Le stablecoin rappresentano una presenza sempre più consolidata, in ambito blockchain. Il motivo del gradimento di molti trader è da individuare nel fatto che sono in grado di assicurare quella stabilità che è assolutamente fuori dalle corde delle criptovalute tradizionali.
Quando si decide di optare per uno strumento finanziario di queto genere, però, occorre muoversi con molta circospezione. E, soprattutto, occorre conoscere bene questo particolare ambito. Se le stablecoin si propongono di dare risposte in termini di stabilità, infatti, non tutte ci riescono. Come dimostra in maniera eloquente il clamoroso crac di Terra (LUNA), il progetto di Do Kwon che aveva sollevato grandi entusiasmi tra gli investitori. Gli stessi che poi si sono ritrovati praticamente senza nulla in mano una volta che l’azienda è collassata sulle sue contraddizioni e su comportamenti truffaldini.
Tra le stablecoin che sono emerse nel corso degli ultimi anni, c’è anche YAM. Un protocollo che non si discosta dagli altri, se non per il modo in cui si propone di mantenere la stabilità del suo prezzo. Andiamo a vedere come lo fa e, soprattutto, il suo livello di sicurezza.
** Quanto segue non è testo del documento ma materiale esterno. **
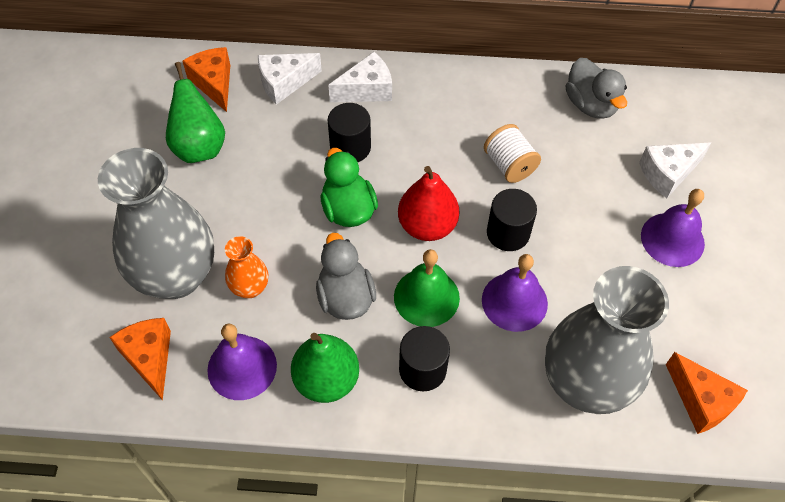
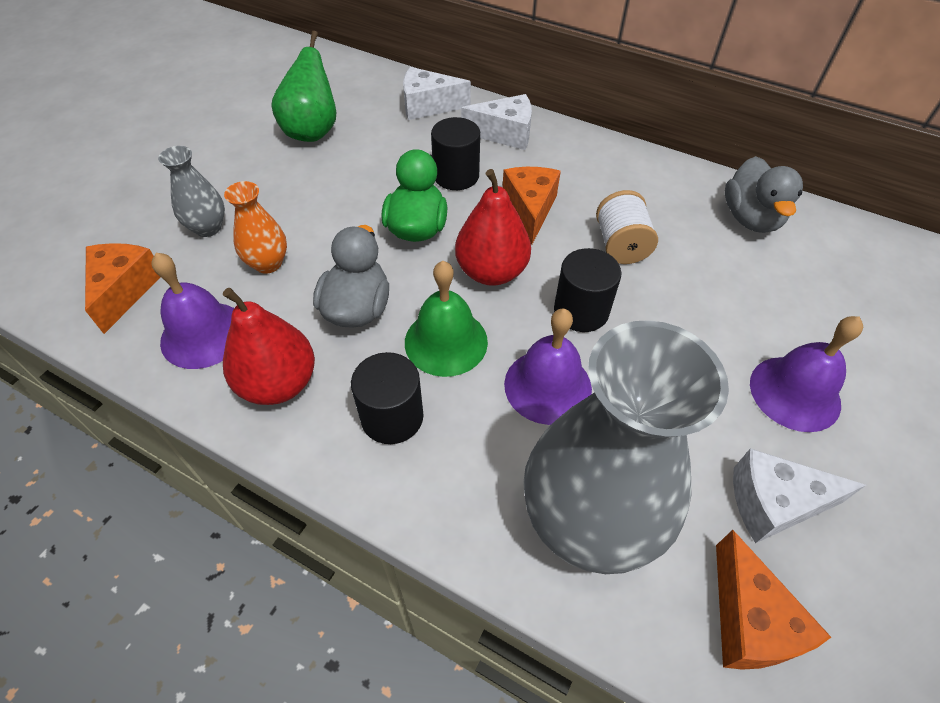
camera: 25 degrees right, 5 degrees down
grey vase [98,148,214,299] -> grey vase [158,146,225,237], size x0.45
orange cheese [182,47,230,112] -> orange cheese moved to [502,167,561,244]
green pear [291,333,359,403] -> red pear [223,288,315,405]
white cheese [639,142,711,198] -> white cheese moved to [733,448,866,543]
YAM: cos’è e cosa si propone
YAM è una stablecoin, ovvero una criptovaluta che si propone di conseguire stabilità tramite l’ancoraggio ad un asset reale, nel suo caso il dollaro statunitense. Per conseguire il suo obiettivo modifica l’offerta di token YAM in modo da tenere conto dell’andamento del mercato.
Il processo che viene messo in campo per tenere in equilibrio il sistema è il rebasing. Un processo estremamente semplice il quale avviene ogni 12 ore e che propone due possibili opzioni:
- nel caso in cui il prezzo di ogni token YAM inizia a salire e raggiunge il livello di 1,05 dollari, la sua offerta viene aumentata in maniera tale da ricondurre il prezzo in perfetto equilibrio;
- ove invece il prezzo prenda la strada contraria, sino a toccare l’asticella di 0,95 dollari, l’offerta di asset viene diminuita, in modo da far salire il prezzo e riportarlo alla parità con il biglietto verde.
Gli aggiustamenti del rebasing, peraltro, lasciano inalterata la percentuale di token detenuta da ogni utente. Se prima di uno di essi tale dato si attestava al 2%, dopo la percentuale rimane inalterata.
Altro elemento interessante del sistema congegnato è quello relativo alla parità con yUSD, la stablecoin di yEarn Finance che si propone a sua volta di massimizzare il rendimento quando viene depositata nel suo protocollo. In pratica, gli utenti di YAM sono in grado di guadagnare facendo da liquidity provider (LP) per il pool yUSD/YAM presente sulla blockchain di Uniswap. Gli aderenti a questa soluzione sono ricompensati con una parte delle ricompense che sono distribuite settimanalmente.
Qual è il problema di questa stablecoin?
Se questo è il funzionamento di YAM, occorre comunque sottolineare che il progetto si muove in un ambito molto controverso. Stiamo parlando in pratica delle stablecoin algoritmiche, la stessa categoria che includeva Terra prima del crollo.
A renderle tali il fatto che queste criptovalute prevedono alcune condizioni per realizzare l’ancoraggio che possono saltare con molta facilità. A partire da una domanda minima che deve essere a sua volta stabile e dalla presenza di investitori indipendenti e motivati a condurre arbitraggi.
Nel caso di YAM, e di altri progetti analoghi, è difficile capire se queste condizioni si realizzino effettivamente. Anche perché già dopo il primo giorno dal lancio l’emersione di un bug critico ha in pratica bloccato per sempre all’interno del protocollo i fondi che dovevano essere distribuiti.
Un evento cui i fondatori, Brock e Trent Elmore, Clinton Bembry, Dan Elitzer e Will Price, hanno cercato di ovviare lanciando un nuovo token, denominato YAMv2, per poi passare ad una terza versione del protocollo, con il ritorno di YAM. Una serie di vicissitudini che hanno naturalmente frenato i piani di sviluppo.